_Work task_. Scan the entries for the word "from". Every line that has it should be copied.

=== Begin Enclosure ===

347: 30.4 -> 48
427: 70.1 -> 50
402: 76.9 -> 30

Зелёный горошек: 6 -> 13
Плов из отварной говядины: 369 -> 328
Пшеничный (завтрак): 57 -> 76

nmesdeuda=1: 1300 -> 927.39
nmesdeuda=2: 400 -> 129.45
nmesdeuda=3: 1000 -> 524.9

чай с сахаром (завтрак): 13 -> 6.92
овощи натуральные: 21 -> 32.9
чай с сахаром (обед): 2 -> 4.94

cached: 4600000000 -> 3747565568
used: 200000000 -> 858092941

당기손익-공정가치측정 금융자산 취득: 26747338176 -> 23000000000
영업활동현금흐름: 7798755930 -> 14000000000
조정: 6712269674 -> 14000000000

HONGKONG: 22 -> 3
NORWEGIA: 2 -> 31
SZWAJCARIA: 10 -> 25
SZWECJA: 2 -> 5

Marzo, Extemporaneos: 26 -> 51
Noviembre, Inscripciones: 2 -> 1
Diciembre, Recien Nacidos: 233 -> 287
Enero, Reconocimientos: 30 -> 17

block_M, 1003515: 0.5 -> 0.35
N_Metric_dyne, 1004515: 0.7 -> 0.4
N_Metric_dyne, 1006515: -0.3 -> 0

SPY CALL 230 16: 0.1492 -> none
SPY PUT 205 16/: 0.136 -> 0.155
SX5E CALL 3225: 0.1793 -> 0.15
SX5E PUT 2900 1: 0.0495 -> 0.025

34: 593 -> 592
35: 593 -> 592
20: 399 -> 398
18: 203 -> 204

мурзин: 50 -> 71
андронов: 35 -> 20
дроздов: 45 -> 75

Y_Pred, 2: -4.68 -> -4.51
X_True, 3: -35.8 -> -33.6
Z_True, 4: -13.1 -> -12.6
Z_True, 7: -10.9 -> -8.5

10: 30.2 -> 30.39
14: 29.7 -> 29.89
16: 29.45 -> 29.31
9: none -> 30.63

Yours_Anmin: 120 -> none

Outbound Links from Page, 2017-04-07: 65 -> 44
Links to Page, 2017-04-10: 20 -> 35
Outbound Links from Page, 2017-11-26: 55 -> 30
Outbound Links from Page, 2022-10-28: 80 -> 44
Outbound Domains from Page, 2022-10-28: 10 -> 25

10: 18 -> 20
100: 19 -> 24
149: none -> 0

=== End Enclosure ===

_Solution to this problem_.
Outbound Links from Page, 2017-04-07: 65 -> 44
Outbound Links from Page, 2017-11-26: 55 -> 30
Outbound Links from Page, 2022-10-28: 80 -> 44
Outbound Domains from Page, 2022-10-28: 10 -> 25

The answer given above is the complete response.